Against this backdrop, we describe in detail, five ETFs providing the highest exposure to Tesla (see: all the technology ETFs here):
ARK Industrial Innovation ETF (ARKQ - Free Report) —9.9% exposure
It is an actively managed ETF providing exposure to autonomous vehicles, energy storage, robotics and automation, 3D printing and space exploration. The fund comprises 36 holdings with Tesla occupying the second spot. It has AUM of $164 million and expense ratio is 0.75%. The ETF has been performing strongly over the past four weeks, returning 10.8% (as of Jan 18) (read: Tesla May Enter S&P 500 Index: ETFs to Watch).
First Trust NASDAQ Clean Edge Green Energy Index Fund (QCLN - Free Report) —8.7% exposure
The fund tracks the NASDAQ Clean Edge Green Energy Index in which bigger companies receive a larger index weighting but places upper limits on stock holdings to prevent high concentration among larger alternative energy stocks. The fund comprises 39 holdings with Tesla occupying the first spot. AUM is $88.3 million and expense ratio is 0.60%. It has a Zacks ETF Rank #3 (Hold) with a Medium risk outlook. The ETF has returned 10.9% in the past four weeks (as of Jan 18).
VanEck Vectors Global Alternative Energy ETF (GEX - Free Report) —8.4% exposure
The fund follows the Ardour Global Index which tracks the performance of companies involved in the business of alternative energy, including power derived principally from bio-fuels, bio mass, wind, solar, hydro and geothermal sources. It also includes various technologies that support production, use and storage of these sources. It comprises 30 holdings with Tesla occupying the fifth spot. AUM is $84.5 million and expense ratio is 0.63%. It has returned 10.3% in the past four weeks (as of Jan 18).
ARK Innovation ETF (ARKK - Free Report) — 8.1% exposure
This is an actively managed ETF which includes companies that rely and benefit from innovations taking place in a wide variety of sectors. It comprises 36 holdings with Tesla Inc occupying the top spot. The fund’s AUM is $1.3 billion and expense ratio is 0.75%. It has returned 19.4% in the past four weeks (as of Jan 18) (read: 5 Rising Technology ETFs in 2019).
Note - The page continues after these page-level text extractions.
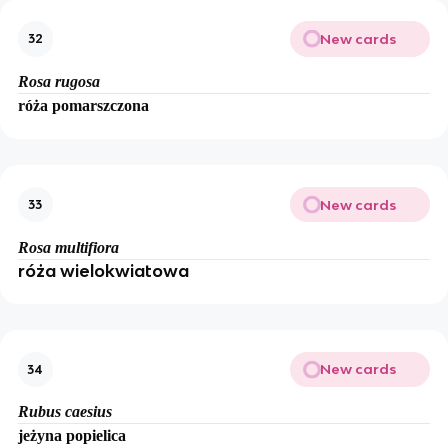
New cards
32
Rosa rugosa
róża pomarszczona
New cards
33
Rosa multifiora
róża wielokwiatowa
New cards
34
Rubus caesius
jeżyna popielica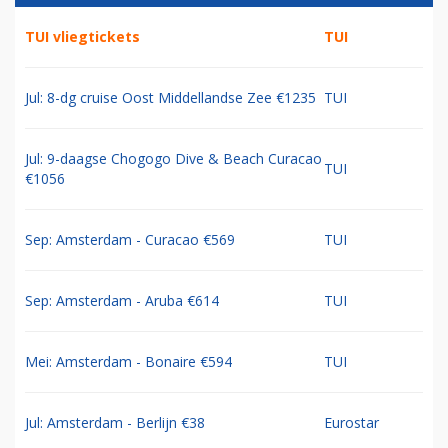
TUI vliegtickets
TUI
Jul: 8-dg cruise Oost Middellandse Zee €1235
TUI
Jul: 9-daagse Chogogo Dive & Beach Curacao
TUI
€1056
Sep: Amsterdam - Curacao €569
TUI
Sep: Amsterdam - Aruba €614
TUI
Mei: Amsterdam - Bonaire €594
TUI
Jul: Amsterdam - Berlijn €38
Eurostar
Global X Lithium ETF (LIT - Free Report) —5.5% exposure
The fund tracks the Solactive Global Lithium Index which tracks the performance of the largest and most liquid listed companies that are active in the exploration and mining of Lithium or production of Lithium batteries. It comprises 40 holdings with Tesla Inc occupying the fifth spot. The fund’s AUM is $607.6 million and expense ratio is 0.75%. It has returned 7.7% in the past four weeks (as of Jan 18).